Liraglutide's Efficacy in NASH: The LEAN Trial
Another GLP-1 RA, liraglutide, has also demonstrated positive histological outcomes in MASH. The LEAN (Liraglutide Efficacy and Action in Non-alcoholic steatohepatitis) trial, a phase 2b study, showed that 48 weeks of liraglutide treatment (1.8 mg daily) led to significant improvements in liver histology [2]. Specifically, 39% of patients treated with liraglutide achieved resolution of definite NASH without worsening of fibrosis, compared to 9% in the placebo group [2]. While the LEAN trial focused on an earlier stage of development, its findings provided crucial proof-of-concept for GLP-1 RAs in MASH treatment.

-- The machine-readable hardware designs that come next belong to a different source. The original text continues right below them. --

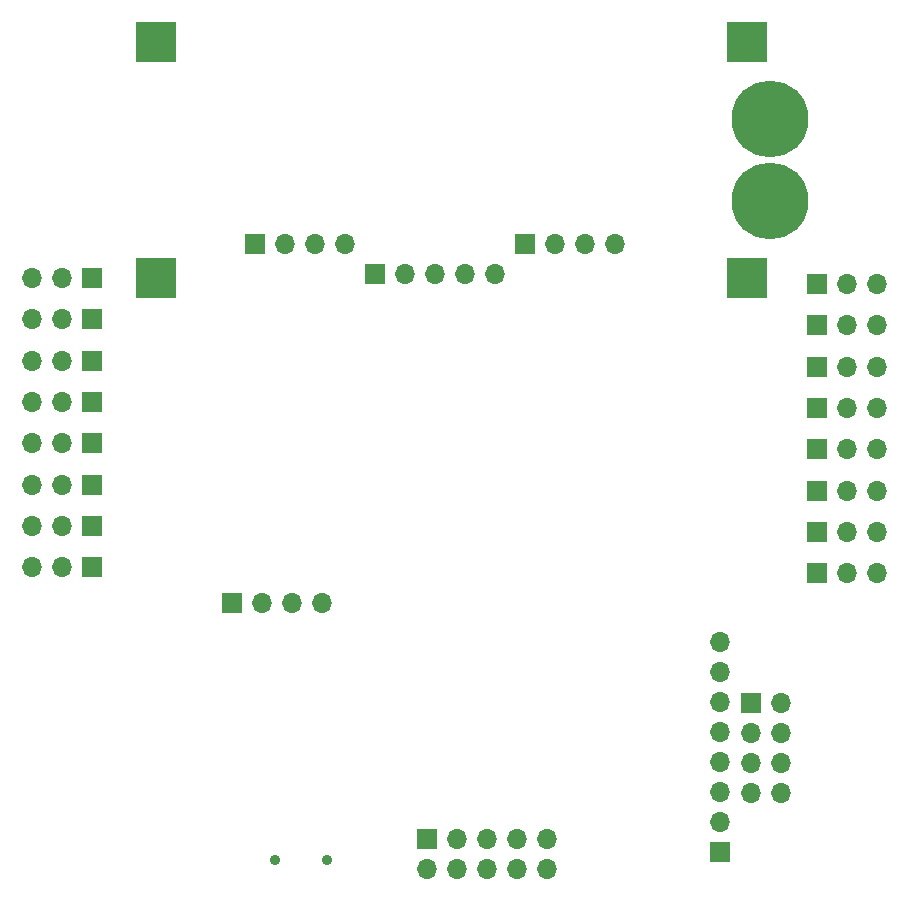
<source format=gbs>
G04 #@! TF.GenerationSoftware,KiCad,Pcbnew,no-vcs-found-3ad3869~61~ubuntu16.04.1*
G04 #@! TF.CreationDate,2018-02-12T14:20:26+02:00*
G04 #@! TF.ProjectId,BrainDamage,427261696E44616D6167652E6B696361,rev?*
G04 #@! TF.SameCoordinates,Original*
G04 #@! TF.FileFunction,Soldermask,Bot*
G04 #@! TF.FilePolarity,Negative*
%FSLAX46Y46*%
G04 Gerber Fmt 4.6, Leading zero omitted, Abs format (unit mm)*
G04 Created by KiCad (PCBNEW no-vcs-found-3ad3869~61~ubuntu16.04.1) date Mon Feb 12 14:20:26 2018*
%MOMM*%
%LPD*%
G01*
G04 APERTURE LIST*
%ADD10R,1.700000X1.700000*%
%ADD11O,1.700000X1.700000*%
%ADD12C,0.900000*%
%ADD13R,3.500000X3.500000*%
%ADD14C,6.500000*%
G04 APERTURE END LIST*
D10*
X193510000Y-50660000D03*
D11*
X196050000Y-50660000D03*
X198590000Y-50660000D03*
X201130000Y-50660000D03*
X203670000Y-50660000D03*
D12*
X185100000Y-100300000D03*
X189500000Y-100300000D03*
D10*
X169540000Y-75500000D03*
D11*
X167000000Y-75500000D03*
X164460000Y-75500000D03*
D10*
X181380000Y-78500000D03*
D11*
X183920000Y-78500000D03*
X186460000Y-78500000D03*
X189000000Y-78500000D03*
D10*
X197920000Y-98460000D03*
D11*
X197920000Y-101000000D03*
X200460000Y-98460000D03*
X200460000Y-101000000D03*
X203000000Y-98460000D03*
X203000000Y-101000000D03*
X205540000Y-98460000D03*
X205540000Y-101000000D03*
X208080000Y-98460000D03*
X208080000Y-101000000D03*
D10*
X230960000Y-62000000D03*
D11*
X233500000Y-62000000D03*
X236040000Y-62000000D03*
D10*
X230960000Y-69000000D03*
D11*
X233500000Y-69000000D03*
X236040000Y-69000000D03*
D10*
X230960000Y-65500000D03*
D11*
X233500000Y-65500000D03*
X236040000Y-65500000D03*
D10*
X230960000Y-72500000D03*
D11*
X233500000Y-72500000D03*
X236040000Y-72500000D03*
D10*
X230960000Y-58500000D03*
D11*
X233500000Y-58500000D03*
X236040000Y-58500000D03*
D10*
X230960000Y-76000000D03*
D11*
X233500000Y-76000000D03*
X236040000Y-76000000D03*
D10*
X230960000Y-55000000D03*
D11*
X233500000Y-55000000D03*
X236040000Y-55000000D03*
D10*
X230960000Y-51500000D03*
D11*
X233500000Y-51500000D03*
X236040000Y-51500000D03*
D10*
X169540000Y-72000000D03*
D11*
X167000000Y-72000000D03*
X164460000Y-72000000D03*
D10*
X169540000Y-68500000D03*
D11*
X167000000Y-68500000D03*
X164460000Y-68500000D03*
D10*
X169540000Y-65000000D03*
D11*
X167000000Y-65000000D03*
X164460000Y-65000000D03*
D10*
X169540000Y-61500000D03*
D11*
X167000000Y-61500000D03*
X164460000Y-61500000D03*
D10*
X169540000Y-58000000D03*
D11*
X167000000Y-58000000D03*
X164460000Y-58000000D03*
D10*
X169540000Y-54500000D03*
D11*
X167000000Y-54500000D03*
X164460000Y-54500000D03*
D10*
X169540000Y-51000000D03*
D11*
X167000000Y-51000000D03*
X164460000Y-51000000D03*
D13*
X225000000Y-31000000D03*
X225000000Y-51000000D03*
X175000000Y-51000000D03*
X175000000Y-31000000D03*
D14*
X227000000Y-37525000D03*
X227000000Y-44475000D03*
D10*
X183350000Y-48120000D03*
D11*
X185890000Y-48120000D03*
X188430000Y-48120000D03*
X190970000Y-48120000D03*
D10*
X206210000Y-48120000D03*
D11*
X208750000Y-48120000D03*
X211290000Y-48120000D03*
X213830000Y-48120000D03*
D10*
X222740000Y-99620000D03*
D11*
X222740000Y-97080000D03*
X222740000Y-94540000D03*
X222740000Y-92000000D03*
X222740000Y-89460000D03*
X222740000Y-86920000D03*
X222740000Y-84380000D03*
X222740000Y-81840000D03*
D10*
X225400000Y-87000000D03*
D11*
X227940000Y-87000000D03*
X225400000Y-89540000D03*
X227940000Y-89540000D03*
X225400000Y-92080000D03*
X227940000Y-92080000D03*
X225400000Y-94620000D03*
X227940000Y-94620000D03*
M02*

</source>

Mechanisms of Action Beyond Weight Loss
The benefits of GLP-1 RAs in MASH extend beyond their well-known effects on weight loss and glycemic control. These agents exert direct and indirect effects on hepatic pathology:
Improved Insulin Sensitivity: GLP-1 RAs enhance insulin sensitivity, reducing hepatic fat accumulation and improving glucose metabolism [3].
Reduced Hepatic Lipogenesis: They can directly inhibit lipogenesis in the liver and promote fatty acid oxidation [3].
Anti-inflammatory Effects: GLP-1 RAs possess anti-inflammatory properties, reducing the inflammatory cascade within the liver that drives MASH progression [3].
Clinical Implications and Future Directions
The liver biopsy data from trials like ESSENCE and LEAN provide robust evidence supporting the use of GLP-1 RAs for MASH. The significant histological improvements observed, particularly in fibrosis reduction, represent a major step forward in the management of this complex disease. These findings are critical for clinicians considering treatment options for patients with MASH, especially those with advanced fibrosis who are at higher risk of progression to cirrhosis.
Further research is ongoing to evaluate the long-term outcomes, optimal dosing strategies, and the potential for combination therapies to maximize histological regression and prevent clinical events in MASH. The development of GLP-1 RAs marks a pivotal moment in the therapeutic landscape for MASH, offering hope for a disease that has historically lacked effective medical interventions.